• **課題**
母の病気の宣告をめぐる文章を、最後の一文の後から書き継げ。
──────── 文書抜粋
それはあまりに突然の事で私にとっては全然現実味を帯びない話だった。
進行していないわけではないらしいが、「治療すれば治る話でしょ」と高を括っていた。
しかし4つ離れた姉にとってはそうではなく、人生を左右するほどショックな出来事であるようだった。
母は快活で社交的、いつもたくさんの友人たちに囲まれていた。父親の転勤に伴い色々な土地を渡り歩いたが、すぐに仕事を見つけてきては打ち込み、また講演会などを聞きに行けば隣に座っていた方に声を掛けお茶をして帰ってくるような人だった。
そして晴天の霹靂のごとく受けた医師からの宣告を真正面から受け止めた強い人だった。
症状がまだ表に出ていないため一見いつも通り元気そうに見える母が、友人知人そして親兄弟に電話をしまくってこう告げた。
「手術することになったから入院してくるわ」
────────────────
──────── 提供データ
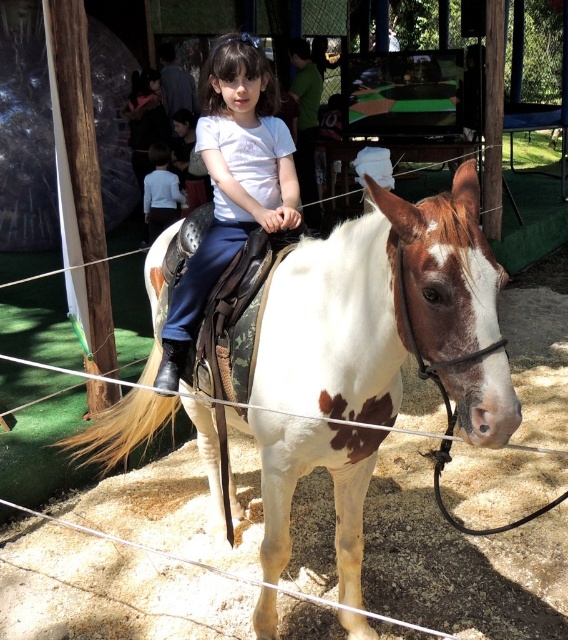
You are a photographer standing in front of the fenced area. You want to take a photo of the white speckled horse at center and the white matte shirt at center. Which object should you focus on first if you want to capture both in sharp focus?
────────────────
──────── 提供データ
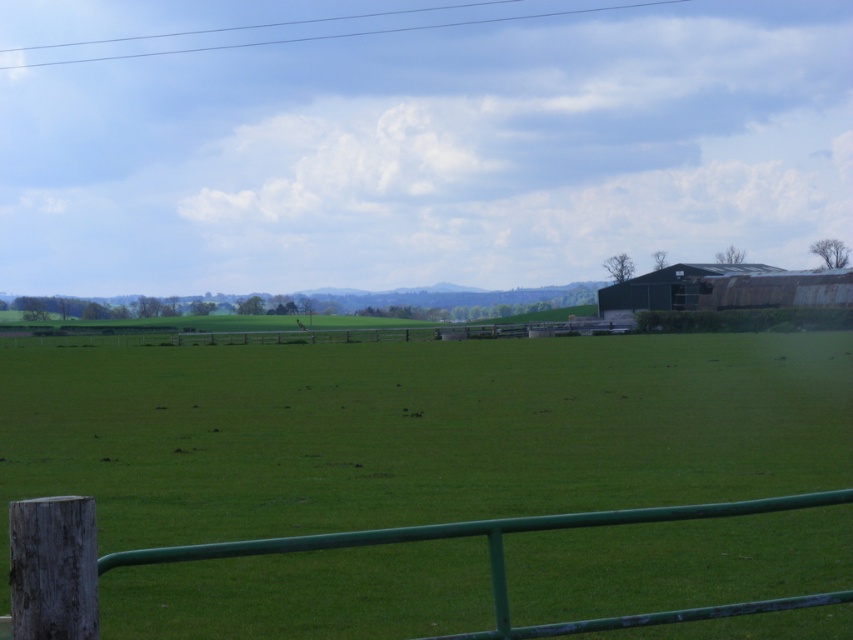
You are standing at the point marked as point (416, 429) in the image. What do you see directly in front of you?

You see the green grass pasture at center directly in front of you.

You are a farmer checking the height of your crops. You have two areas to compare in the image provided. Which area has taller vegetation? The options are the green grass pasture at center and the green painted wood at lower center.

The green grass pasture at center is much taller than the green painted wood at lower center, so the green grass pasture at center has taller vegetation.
────────────────
• **解答**
はたから見ると不思議な光景で私はまだ頭がぼんやりしていた。
何日かかけて電話をし終えると母は姉を呼んでこう言った。
「保険や通帳の管理はあんたに任せるからね。今から言う事をちゃんと聞いておきなさい」
畳の部屋に広げられた書類や通帳、印鑑の類をみて姉は泣きながら訴えた。
「やめてよ! そんなこと、しないで!!」泣く姉をなだめながらも話を進める母。そんな二人を見ていて(いやいや大袈裟な)となんだか恥ずかしい気持ちにすらなってしまった私はまだ事の重大さが理解できていなかったようだ。
手術が無事成功し、入院期間を終えると母は帰宅した。さすがに仕事には復帰しなかったが、以前のように友人と会ったり親兄弟と食事したり、母の日常が戻ってきたのを感じてすっかり安心しきっていた。ところが、1年足らずの定期検査で再発が判明したのである。このとき私は初めて「えっ……」と背筋に何か冷たいものが流れるような感覚を覚えた。そうか、おそらく姉はこういうことも含めて理解していたのだろう。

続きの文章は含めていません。